Annotations and IC

GO3 parses GAF annotations and builds term-level statistics for IC-based similarity methods.

Functions

load_gaf(path)

  • Parses a GAF file and caches gene-to-GO mappings.

  • Returns a list of GAFAnnotation objects.

build_term_counter(annotations)

  • Builds a TermCounter from parsed annotations.

  • Computes counts and Information Content (IC) by namespace.

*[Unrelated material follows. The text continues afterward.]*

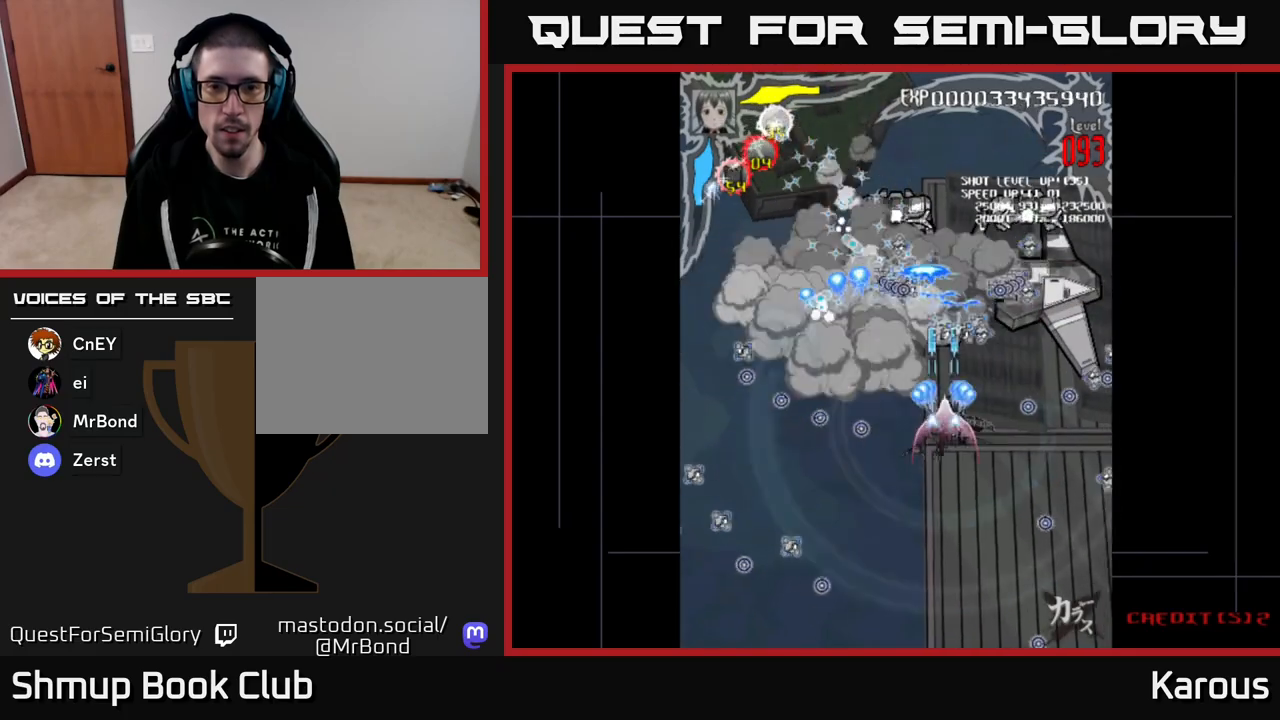
{"buttons": ["A", "DPAD_DOWN", "DPAD_RIGHT"], "events": [[17, "DPAD_LEFT", "down"], [133, "DPAD_LEFT", "up"], [167, "DPAD_RIGHT", "down"], [183, "DPAD_UP", "up"], [200, "DPAD_RIGHT", "up"], [233, "DPAD_DOWN", "down"], [233, "DPAD_LEFT", "down"], [367, "DPAD_LEFT", "up"], [400, "DPAD_RIGHT", "down"]]}
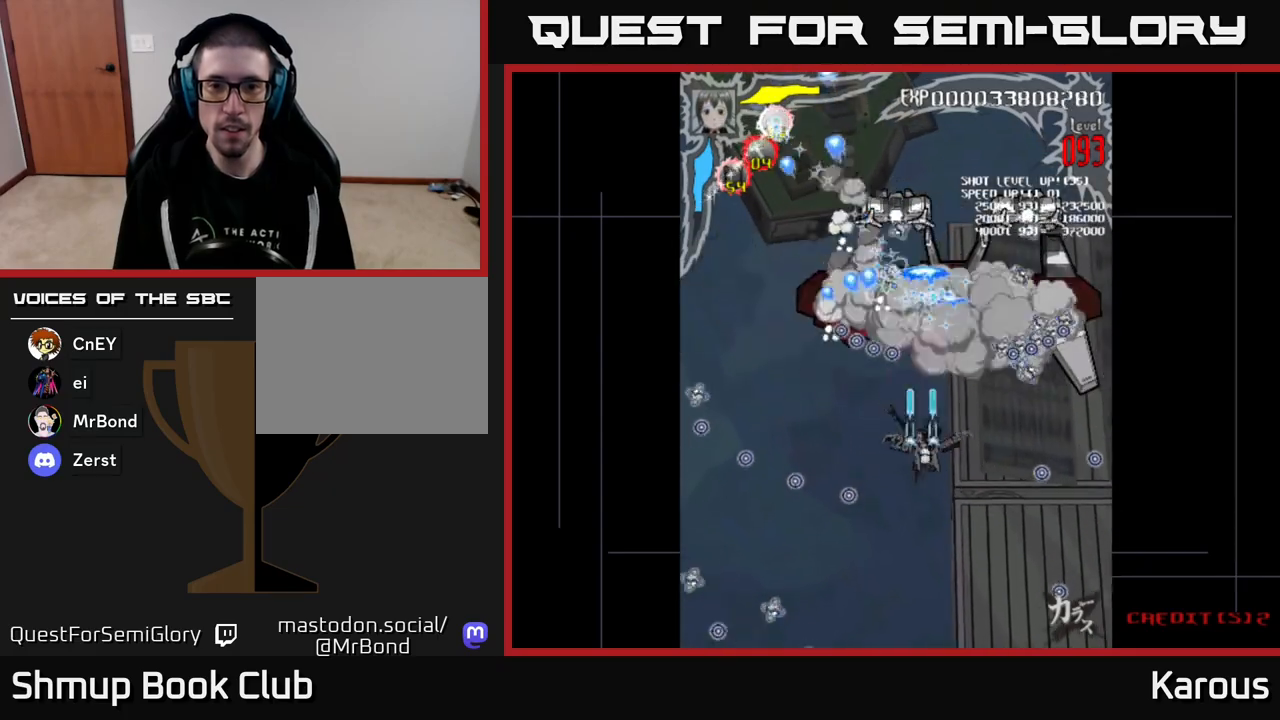
{"buttons": ["A"], "events": [[33, "DPAD_RIGHT", "up"], [50, "DPAD_DOWN", "up"]]}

Filtering rules in load_gaf

During parsing, GO3 applies key biological filters:

  • skips annotations with evidence code ND

  • skips annotations with qualifier containing NOT

  • handles obsolete GO terms:

    • uses replaced_by when available

    • otherwise uses first consider target when available

    • otherwise discards that annotation

These rules affect both downstream scores and benchmark comparability.

Example

import go3

go3.load_go_terms("go-basic.obo")
annotations = go3.load_gaf("goa_human.gaf")
counter = go3.build_term_counter(annotations)

print("Annotations:", len(annotations))
print("IC terms:", len(counter.ic))

Inspecting structures

ann = annotations[0]
print(ann.db_object_id, ann.go_term, ann.evidence)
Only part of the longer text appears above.